Rackspace Sharpens Its Focus on Hybrid Cloud
While widely viewed as a public cloud player, Rackspace Hosting (RAX) is touting the power of hybrid clouds, and showcasing a marquee brand implementing a private cloud usingOpenStack.
June 21, 2013
SAN FRANCISCO - For many cloud-watchers, Rackspace Hosting has been viewed as a rival to Amazon Web Services in the public cloud arena. But this week the company is touting the power of hybrid clouds, and showcasing a marquee brand implementing a private cloud using Rackspace's OpenStack cloud.
In a session at the GigaOm Sturcture conference Wednesday, Fidelity Investments said it is a new Rackspace customer and is using OpenStack for its private cloud, and will eventually transition to a hybrid cloud environment. "The OpenStack relationship is important to us because of the community behind it and the broad support," said Fidelity Technology Group VP Keith Shinn, who added that Fidelity would work within the OpenStack community to develop enterprise features for private clouds.
Rackspace CTO John Engates said customers have outgrown the public-only cloud.
"For a few years, we drank the Kool Aid and believed everyone was going to the public cloud," said Engates."The public cloud was intoxicating but we're starting to see an alternative and that hybrid is the end state."
'Hybrid Cloud is the Future'
Engates later expanded upon that theme in a blog post.
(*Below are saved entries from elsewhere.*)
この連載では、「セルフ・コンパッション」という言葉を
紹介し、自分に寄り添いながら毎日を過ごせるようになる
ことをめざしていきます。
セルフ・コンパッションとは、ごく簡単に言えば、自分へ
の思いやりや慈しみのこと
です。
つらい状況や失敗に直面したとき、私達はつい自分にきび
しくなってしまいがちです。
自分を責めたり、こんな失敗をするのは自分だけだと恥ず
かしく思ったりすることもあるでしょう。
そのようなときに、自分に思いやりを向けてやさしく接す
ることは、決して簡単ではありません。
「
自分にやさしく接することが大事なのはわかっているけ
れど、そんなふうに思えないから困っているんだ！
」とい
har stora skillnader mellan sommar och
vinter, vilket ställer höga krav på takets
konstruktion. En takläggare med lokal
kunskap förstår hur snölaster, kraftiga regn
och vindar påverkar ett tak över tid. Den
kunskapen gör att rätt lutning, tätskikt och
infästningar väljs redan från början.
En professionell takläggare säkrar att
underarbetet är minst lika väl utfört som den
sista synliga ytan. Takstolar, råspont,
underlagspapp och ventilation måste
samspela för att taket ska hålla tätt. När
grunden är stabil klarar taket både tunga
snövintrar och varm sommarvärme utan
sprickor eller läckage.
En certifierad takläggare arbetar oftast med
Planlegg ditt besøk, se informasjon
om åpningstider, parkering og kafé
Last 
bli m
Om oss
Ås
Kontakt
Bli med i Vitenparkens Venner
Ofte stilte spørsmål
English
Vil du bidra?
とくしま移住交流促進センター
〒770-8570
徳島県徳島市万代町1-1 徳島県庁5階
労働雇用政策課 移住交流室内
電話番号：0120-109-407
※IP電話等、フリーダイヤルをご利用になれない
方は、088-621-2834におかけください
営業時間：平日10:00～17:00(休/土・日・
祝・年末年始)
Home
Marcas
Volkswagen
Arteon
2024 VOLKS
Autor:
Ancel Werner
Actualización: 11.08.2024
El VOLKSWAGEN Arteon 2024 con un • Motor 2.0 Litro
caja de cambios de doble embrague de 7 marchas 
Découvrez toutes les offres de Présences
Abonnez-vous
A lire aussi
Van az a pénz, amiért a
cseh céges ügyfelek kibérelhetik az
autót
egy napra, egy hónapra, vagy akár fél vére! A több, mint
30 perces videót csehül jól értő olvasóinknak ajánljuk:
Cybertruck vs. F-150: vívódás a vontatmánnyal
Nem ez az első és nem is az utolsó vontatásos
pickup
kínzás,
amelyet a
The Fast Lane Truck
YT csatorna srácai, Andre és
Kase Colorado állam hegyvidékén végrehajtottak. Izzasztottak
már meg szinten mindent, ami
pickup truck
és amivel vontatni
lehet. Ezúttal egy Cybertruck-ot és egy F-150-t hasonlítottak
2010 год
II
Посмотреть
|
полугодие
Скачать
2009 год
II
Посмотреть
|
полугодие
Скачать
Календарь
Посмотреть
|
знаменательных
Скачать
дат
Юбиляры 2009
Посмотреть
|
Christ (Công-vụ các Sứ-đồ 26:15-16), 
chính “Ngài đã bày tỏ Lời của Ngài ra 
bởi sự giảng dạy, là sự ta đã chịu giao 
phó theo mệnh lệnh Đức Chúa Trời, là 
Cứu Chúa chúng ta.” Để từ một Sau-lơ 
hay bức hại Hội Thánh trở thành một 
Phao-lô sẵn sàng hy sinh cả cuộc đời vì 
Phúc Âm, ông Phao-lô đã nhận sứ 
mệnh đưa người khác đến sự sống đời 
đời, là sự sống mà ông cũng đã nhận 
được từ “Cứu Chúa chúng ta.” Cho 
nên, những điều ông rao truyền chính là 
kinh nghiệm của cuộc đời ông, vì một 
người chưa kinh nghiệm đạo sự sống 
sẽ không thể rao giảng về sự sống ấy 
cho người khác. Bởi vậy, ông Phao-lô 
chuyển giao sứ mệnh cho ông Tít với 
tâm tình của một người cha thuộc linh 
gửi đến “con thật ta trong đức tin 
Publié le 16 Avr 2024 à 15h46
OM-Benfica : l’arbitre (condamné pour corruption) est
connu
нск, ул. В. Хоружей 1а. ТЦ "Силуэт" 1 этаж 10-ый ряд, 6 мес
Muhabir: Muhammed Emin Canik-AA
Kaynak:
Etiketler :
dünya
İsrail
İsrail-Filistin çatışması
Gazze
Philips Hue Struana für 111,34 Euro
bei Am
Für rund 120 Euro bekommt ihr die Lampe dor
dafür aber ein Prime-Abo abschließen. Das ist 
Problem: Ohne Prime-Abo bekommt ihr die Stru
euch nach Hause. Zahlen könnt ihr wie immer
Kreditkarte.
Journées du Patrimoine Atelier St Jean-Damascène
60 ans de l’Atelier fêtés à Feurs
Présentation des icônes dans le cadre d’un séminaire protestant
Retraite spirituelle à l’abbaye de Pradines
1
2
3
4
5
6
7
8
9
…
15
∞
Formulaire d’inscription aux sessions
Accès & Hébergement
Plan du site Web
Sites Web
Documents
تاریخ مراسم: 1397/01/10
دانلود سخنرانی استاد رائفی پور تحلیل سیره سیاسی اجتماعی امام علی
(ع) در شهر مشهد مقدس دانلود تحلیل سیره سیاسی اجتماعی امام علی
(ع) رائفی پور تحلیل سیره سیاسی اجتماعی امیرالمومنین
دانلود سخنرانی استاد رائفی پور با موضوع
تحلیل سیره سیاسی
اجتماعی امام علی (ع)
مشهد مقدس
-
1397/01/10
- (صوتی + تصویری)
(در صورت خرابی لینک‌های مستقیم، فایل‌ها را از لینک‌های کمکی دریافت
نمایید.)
"The hybrid cloud changes the game," he wrote. "It eliminates the tradeoffs and empowers customers to leverage an infrastructure that makes the most sense for their applications while also building toward a future where a single cloud – whether public or private – or dedicated hardware alone isn’t the perfect fit. It helps them build toward a future where their workloads live in the environment that makes the most sense at the time and can move when the needs grow and change.
"The open hybrid cloud is the future, and we’re here to help you get there," Engates concluded.
Rackspace Playing to Its Strength
Some may see Rackspace's new emphasis on hybrid cloud as a strategic pivot in a changing market. Over the past two quarters, the company has seen the growth rate for its public cloud services begin to moderate. Investors have sold off shares of Rackspace due to these concerns.
But judging Rackspace solely on the basis of its public cloud revenue has always provided a partial view of its value. The San Antonio company has long been one of the world's largest managed hosting companies, with a base of enterprises and SMBs turning to Rackspace for its combination of hosted hardware and Fanatical Support. In in its most recent quarter, managed hosting accounted for 75 percent of revenue for Rackspace, with $271 million from managed hosting and $90 million from public cloud.
For many of the company's 200,000 customers, a private cloud is an easier entry point to cloud services than public cloud.